▸ Task 1
List every percentage or fraction that the article on AI agents and infrastructure cites, with what each one measures.
▸ Task 2
In the article on AI agents and infrastructure, by what year does Gartner say a third of enterprise software will include agentic AI?
▸ Task 3
Rewrite the stretch of the article on AI agents and infrastructure from "It was an AI" through "is talking about.", changing "blind spot" to "gap".

▸ Passage provided
○ ○ ○ ○ ○ ○ ○
AI agents are chaos engineering your infrastructure right now

AI agents are chaos engineering your infrastructure right now

There is a category of production incident that engineering teams are not tracking yet. It does not fit any existing postmortem template. The root cause field says “connection pool saturation” or “cascading restart.” The initiator is invisible.

It was an AI agent.

Seventy-nine percent of organizations now run autonomous agents in production. Ninety-six percent plan to expand. Gartner says a third of enterprise software will include agentic AI by 2028 — and that 40% of those projects will be canceled due to poor risk controls.

Between those numbers is a blind spot nobody is talking about.

The incident you cannot classify

Current incident frameworks treat agent failure and infrastructure failure as separate disciplines. One team handles model reliability. Another handles SRE. When an agent makes a bad decision, it is an AI problem. When a service goes down, it is an ops problem.
○ ○ ○ ○ ○ ○ ○
▸ Data excerpts
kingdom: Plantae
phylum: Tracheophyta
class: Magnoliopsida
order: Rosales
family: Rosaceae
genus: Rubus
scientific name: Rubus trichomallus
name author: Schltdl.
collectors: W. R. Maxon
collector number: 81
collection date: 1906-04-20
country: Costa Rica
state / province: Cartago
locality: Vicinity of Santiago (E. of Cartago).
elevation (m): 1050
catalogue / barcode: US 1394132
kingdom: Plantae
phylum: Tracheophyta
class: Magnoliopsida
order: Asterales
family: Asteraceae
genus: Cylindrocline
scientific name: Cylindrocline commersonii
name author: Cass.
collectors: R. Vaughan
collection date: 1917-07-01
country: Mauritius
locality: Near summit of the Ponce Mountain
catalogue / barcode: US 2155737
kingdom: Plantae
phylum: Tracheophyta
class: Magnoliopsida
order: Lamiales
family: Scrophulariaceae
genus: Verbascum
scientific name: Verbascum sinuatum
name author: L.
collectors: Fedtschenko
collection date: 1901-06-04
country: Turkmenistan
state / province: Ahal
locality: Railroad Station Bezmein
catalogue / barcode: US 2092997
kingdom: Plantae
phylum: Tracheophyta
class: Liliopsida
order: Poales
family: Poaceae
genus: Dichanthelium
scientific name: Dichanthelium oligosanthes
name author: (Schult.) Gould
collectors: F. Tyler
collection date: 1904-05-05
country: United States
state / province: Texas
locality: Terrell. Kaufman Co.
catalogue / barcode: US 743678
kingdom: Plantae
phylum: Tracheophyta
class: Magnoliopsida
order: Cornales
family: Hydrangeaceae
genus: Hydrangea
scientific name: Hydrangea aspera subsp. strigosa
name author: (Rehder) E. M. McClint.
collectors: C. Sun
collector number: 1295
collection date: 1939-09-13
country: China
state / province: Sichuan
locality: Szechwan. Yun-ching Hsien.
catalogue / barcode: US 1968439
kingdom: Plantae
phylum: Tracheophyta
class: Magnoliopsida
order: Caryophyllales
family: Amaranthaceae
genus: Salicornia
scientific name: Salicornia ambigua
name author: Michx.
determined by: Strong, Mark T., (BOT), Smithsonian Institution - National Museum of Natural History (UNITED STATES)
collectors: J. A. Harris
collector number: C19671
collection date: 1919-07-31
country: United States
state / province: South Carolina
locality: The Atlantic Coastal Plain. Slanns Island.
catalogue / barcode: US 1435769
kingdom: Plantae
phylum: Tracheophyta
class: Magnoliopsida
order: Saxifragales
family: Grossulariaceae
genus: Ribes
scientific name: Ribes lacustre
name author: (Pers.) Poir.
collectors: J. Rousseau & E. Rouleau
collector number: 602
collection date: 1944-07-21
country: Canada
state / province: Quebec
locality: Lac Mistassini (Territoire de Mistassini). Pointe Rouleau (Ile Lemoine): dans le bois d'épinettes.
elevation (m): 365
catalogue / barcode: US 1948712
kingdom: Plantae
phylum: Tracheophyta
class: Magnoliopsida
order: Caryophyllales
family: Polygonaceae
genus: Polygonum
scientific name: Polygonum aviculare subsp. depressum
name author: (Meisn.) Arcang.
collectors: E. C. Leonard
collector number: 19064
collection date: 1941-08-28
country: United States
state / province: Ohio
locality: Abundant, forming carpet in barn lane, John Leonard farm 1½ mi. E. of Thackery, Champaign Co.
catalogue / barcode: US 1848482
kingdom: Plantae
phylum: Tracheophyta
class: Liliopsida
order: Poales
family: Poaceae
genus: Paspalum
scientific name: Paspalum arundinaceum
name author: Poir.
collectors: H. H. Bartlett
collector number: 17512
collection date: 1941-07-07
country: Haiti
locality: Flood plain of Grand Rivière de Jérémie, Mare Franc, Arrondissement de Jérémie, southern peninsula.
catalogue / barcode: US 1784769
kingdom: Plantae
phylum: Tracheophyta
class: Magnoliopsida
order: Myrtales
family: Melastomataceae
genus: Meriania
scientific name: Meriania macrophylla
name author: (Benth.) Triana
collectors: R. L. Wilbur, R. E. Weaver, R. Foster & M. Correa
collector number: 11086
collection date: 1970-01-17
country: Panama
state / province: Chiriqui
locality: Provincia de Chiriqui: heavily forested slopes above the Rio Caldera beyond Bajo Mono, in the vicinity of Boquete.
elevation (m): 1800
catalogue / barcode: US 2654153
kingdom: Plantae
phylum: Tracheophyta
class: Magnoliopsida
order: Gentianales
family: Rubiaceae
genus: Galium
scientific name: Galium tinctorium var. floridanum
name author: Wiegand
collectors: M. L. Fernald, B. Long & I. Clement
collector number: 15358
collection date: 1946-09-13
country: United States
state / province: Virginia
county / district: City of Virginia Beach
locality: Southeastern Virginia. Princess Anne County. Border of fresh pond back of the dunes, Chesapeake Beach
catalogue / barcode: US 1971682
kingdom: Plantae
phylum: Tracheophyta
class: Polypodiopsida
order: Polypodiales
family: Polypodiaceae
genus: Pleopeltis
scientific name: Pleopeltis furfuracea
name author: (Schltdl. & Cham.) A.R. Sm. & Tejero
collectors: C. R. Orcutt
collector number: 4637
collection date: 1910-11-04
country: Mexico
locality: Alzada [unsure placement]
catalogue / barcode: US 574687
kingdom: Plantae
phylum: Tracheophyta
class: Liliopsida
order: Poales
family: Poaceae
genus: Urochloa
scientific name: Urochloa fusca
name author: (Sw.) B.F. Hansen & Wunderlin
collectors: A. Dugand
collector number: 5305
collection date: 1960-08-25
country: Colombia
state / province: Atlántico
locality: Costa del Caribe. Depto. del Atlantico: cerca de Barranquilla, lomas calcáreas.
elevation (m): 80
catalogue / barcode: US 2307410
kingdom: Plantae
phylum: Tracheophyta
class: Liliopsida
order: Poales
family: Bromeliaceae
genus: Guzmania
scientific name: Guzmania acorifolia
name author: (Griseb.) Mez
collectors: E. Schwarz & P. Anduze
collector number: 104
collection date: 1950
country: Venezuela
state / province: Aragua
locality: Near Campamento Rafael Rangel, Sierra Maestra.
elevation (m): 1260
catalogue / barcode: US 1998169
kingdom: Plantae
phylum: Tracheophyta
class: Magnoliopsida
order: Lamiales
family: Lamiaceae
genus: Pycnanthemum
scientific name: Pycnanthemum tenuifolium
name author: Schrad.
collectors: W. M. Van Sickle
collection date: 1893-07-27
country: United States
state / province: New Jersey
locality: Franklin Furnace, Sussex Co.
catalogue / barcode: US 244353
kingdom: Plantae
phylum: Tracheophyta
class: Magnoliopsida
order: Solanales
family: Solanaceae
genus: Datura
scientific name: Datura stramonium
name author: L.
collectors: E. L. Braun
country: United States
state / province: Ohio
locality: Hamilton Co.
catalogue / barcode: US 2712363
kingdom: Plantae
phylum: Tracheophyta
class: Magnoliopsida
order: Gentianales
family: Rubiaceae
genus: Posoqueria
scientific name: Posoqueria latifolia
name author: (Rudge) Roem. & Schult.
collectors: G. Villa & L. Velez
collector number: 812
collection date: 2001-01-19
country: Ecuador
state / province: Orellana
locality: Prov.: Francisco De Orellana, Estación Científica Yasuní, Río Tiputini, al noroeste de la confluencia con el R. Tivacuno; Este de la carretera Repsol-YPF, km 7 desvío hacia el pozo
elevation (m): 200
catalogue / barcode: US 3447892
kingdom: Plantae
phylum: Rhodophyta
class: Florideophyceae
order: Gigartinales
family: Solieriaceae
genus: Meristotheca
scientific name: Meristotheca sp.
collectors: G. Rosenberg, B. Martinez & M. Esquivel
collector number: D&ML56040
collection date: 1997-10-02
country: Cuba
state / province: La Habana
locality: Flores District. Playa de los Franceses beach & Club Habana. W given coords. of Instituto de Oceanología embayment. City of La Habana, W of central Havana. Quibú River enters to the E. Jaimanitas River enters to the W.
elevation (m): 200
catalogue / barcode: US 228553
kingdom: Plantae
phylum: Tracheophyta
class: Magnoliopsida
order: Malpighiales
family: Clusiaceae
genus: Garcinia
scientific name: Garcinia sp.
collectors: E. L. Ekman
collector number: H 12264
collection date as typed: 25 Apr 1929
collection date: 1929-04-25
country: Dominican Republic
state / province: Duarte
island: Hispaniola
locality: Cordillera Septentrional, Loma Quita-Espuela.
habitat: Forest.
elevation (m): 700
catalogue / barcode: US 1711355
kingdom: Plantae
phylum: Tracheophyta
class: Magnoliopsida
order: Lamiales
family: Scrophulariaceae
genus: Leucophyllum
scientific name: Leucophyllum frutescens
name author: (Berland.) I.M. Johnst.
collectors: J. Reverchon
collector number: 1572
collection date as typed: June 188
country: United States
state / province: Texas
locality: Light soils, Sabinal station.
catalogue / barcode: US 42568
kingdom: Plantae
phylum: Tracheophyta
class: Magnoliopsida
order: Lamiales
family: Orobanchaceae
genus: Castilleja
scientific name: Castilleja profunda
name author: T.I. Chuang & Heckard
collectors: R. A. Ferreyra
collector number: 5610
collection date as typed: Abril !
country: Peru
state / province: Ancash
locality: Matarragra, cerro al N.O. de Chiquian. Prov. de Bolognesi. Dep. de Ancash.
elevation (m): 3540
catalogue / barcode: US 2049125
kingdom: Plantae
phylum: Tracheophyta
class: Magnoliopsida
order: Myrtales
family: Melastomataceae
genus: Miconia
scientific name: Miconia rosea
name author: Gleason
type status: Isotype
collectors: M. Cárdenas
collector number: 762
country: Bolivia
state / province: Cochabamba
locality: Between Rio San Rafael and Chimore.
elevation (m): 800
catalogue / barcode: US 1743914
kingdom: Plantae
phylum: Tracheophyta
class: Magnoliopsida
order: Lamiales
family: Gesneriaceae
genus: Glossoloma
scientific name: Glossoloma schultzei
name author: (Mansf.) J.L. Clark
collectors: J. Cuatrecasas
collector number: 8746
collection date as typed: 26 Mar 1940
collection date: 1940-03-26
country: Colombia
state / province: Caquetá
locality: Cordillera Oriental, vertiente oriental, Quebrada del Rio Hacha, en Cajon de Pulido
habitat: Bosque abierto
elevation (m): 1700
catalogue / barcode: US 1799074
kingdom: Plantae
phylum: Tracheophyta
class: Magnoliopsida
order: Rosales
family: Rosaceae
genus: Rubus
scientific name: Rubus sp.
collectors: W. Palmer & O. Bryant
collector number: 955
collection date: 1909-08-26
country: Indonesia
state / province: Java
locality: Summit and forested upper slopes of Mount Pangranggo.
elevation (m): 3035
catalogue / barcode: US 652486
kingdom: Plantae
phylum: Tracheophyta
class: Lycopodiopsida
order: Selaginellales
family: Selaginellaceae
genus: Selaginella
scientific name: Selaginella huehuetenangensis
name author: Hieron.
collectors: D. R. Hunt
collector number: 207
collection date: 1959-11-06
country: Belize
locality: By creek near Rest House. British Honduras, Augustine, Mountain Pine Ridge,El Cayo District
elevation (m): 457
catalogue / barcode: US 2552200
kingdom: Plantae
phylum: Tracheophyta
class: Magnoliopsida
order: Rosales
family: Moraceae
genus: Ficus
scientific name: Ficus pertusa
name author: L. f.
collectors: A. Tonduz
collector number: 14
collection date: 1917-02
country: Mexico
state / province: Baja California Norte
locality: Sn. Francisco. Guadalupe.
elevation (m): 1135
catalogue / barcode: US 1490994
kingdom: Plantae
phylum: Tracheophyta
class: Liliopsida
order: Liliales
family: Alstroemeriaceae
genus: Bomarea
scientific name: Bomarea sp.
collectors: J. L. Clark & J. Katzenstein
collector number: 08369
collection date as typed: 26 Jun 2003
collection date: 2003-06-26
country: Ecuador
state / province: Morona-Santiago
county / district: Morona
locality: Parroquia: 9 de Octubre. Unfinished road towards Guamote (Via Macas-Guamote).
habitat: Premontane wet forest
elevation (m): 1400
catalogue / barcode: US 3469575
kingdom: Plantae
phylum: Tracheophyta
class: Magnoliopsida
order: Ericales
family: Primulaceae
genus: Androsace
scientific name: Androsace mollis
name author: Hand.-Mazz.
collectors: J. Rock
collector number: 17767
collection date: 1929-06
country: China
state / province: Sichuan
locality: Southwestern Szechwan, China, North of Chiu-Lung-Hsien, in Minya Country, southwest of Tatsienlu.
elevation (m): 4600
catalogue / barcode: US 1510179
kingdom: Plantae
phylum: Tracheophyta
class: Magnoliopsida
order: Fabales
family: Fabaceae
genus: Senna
○ ○ ○ ○ ○ ○ ○
▸ Your solution 1
- Seventy-nine percent: organizations that now run autonomous agents in production
- Ninety-six percent: organizations that plan to expand their use of agents
- A third: enterprise software that, according to Gartner, will include agentic AI by 2028
- 40%: agentic AI projects that, according to Gartner, will be canceled due to poor risk controls

▸ Your solution 2
2028.

▸ Your solution 3
It was an AI agent.

Seventy-nine percent of organizations now run autonomous agents in production. Ninety-six percent plan to expand. Gartner says a third of enterprise software will include agentic AI by 2028 — and that 40% of those projects will be canceled due to poor risk controls.

Between those numbers is a gap nobody is talking about.